--- begin Records supplied ---
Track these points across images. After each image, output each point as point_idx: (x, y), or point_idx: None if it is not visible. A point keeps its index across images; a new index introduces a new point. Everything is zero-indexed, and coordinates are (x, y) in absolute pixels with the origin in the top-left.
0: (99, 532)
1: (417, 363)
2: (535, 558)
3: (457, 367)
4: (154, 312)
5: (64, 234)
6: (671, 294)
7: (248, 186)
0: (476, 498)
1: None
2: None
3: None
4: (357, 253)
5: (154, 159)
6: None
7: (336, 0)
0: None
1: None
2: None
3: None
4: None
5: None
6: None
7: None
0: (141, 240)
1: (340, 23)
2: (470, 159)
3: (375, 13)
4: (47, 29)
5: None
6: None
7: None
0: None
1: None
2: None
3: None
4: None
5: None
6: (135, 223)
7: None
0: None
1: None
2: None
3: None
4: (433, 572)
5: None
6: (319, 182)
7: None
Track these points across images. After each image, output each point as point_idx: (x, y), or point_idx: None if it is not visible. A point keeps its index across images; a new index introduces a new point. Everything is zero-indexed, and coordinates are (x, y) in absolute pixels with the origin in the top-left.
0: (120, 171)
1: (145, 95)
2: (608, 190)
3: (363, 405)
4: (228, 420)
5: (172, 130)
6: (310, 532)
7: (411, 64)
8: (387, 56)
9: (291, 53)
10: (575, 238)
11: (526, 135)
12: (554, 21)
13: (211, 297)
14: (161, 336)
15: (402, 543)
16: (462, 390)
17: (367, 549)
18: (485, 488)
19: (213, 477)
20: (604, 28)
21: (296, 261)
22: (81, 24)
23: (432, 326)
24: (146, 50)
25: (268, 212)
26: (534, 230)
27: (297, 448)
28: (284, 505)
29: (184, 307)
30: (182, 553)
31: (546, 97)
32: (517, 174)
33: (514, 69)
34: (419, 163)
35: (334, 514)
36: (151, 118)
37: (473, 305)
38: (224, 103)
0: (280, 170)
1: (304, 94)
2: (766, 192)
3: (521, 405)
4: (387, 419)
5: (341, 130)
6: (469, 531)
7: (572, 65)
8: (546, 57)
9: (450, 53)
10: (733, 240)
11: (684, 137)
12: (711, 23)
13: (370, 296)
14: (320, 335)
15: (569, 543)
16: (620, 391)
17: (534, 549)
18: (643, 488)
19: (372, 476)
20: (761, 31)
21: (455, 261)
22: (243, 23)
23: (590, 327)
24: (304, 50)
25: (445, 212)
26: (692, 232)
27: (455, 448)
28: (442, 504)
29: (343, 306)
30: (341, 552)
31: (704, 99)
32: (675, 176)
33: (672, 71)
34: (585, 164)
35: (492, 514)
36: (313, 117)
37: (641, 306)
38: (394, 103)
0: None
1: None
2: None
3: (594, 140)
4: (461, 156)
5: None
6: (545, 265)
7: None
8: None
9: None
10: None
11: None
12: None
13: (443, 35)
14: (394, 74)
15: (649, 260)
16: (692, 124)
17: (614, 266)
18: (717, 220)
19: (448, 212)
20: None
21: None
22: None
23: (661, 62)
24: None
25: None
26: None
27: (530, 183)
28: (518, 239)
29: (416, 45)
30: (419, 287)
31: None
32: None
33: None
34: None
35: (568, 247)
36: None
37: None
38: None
--- end Records supplied ---
▶ **Task statement**: Retype all of the entries above character for character, with no changes.

▶ **Exercise answer**:
Track these points across images. After each image, output each point as point_idx: (x, y), or point_idx: None if it is not visible. A point keeps its index across images; a new index introduces a new point. Everything is zero-indexed, and coordinates are (x, y) in absolute pixels with the origin in the top-left.
0: (99, 532)
1: (417, 363)
2: (535, 558)
3: (457, 367)
4: (154, 312)
5: (64, 234)
6: (671, 294)
7: (248, 186)
0: (476, 498)
1: None
2: None
3: None
4: (357, 253)
5: (154, 159)
6: None
7: (336, 0)
0: None
1: None
2: None
3: None
4: None
5: None
6: None
7: None
0: (141, 240)
1: (340, 23)
2: (470, 159)
3: (375, 13)
4: (47, 29)
5: None
6: None
7: None
0: None
1: None
2: None
3: None
4: None
5: None
6: (135, 223)
7: None
0: None
1: None
2: None
3: None
4: (433, 572)
5: None
6: (319, 182)
7: None
Track these points across images. After each image, output each point as point_idx: (x, y), or point_idx: None if it is not visible. A point keeps its index across images; a new index introduces a new point. Everything is zero-indexed, and coordinates are (x, y) in absolute pixels with the origin in the top-left.
0: (120, 171)
1: (145, 95)
2: (608, 190)
3: (363, 405)
4: (228, 420)
5: (172, 130)
6: (310, 532)
7: (411, 64)
8: (387, 56)
9: (291, 53)
10: (575, 238)
11: (526, 135)
12: (554, 21)
13: (211, 297)
14: (161, 336)
15: (402, 543)
16: (462, 390)
17: (367, 549)
18: (485, 488)
19: (213, 477)
20: (604, 28)
21: (296, 261)
22: (81, 24)
23: (432, 326)
24: (146, 50)
25: (268, 212)
26: (534, 230)
27: (297, 448)
28: (284, 505)
29: (184, 307)
30: (182, 553)
31: (546, 97)
32: (517, 174)
33: (514, 69)
34: (419, 163)
35: (334, 514)
36: (151, 118)
37: (473, 305)
38: (224, 103)
0: (280, 170)
1: (304, 94)
2: (766, 192)
3: (521, 405)
4: (387, 419)
5: (341, 130)
6: (469, 531)
7: (572, 65)
8: (546, 57)
9: (450, 53)
10: (733, 240)
11: (684, 137)
12: (711, 23)
13: (370, 296)
14: (320, 335)
15: (569, 543)
16: (620, 391)
17: (534, 549)
18: (643, 488)
19: (372, 476)
20: (761, 31)
21: (455, 261)
22: (243, 23)
23: (590, 327)
24: (304, 50)
25: (445, 212)
26: (692, 232)
27: (455, 448)
28: (442, 504)
29: (343, 306)
30: (341, 552)
31: (704, 99)
32: (675, 176)
33: (672, 71)
34: (585, 164)
35: (492, 514)
36: (313, 117)
37: (641, 306)
38: (394, 103)
0: None
1: None
2: None
3: (594, 140)
4: (461, 156)
5: None
6: (545, 265)
7: None
8: None
9: None
10: None
11: None
12: None
13: (443, 35)
14: (394, 74)
15: (649, 260)
16: (692, 124)
17: (614, 266)
18: (717, 220)
19: (448, 212)
20: None
21: None
22: None
23: (661, 62)
24: None
25: None
26: None
27: (530, 183)
28: (518, 239)
29: (416, 45)
30: (419, 287)
31: None
32: None
33: None
34: None
35: (568, 247)
36: None
37: None
38: None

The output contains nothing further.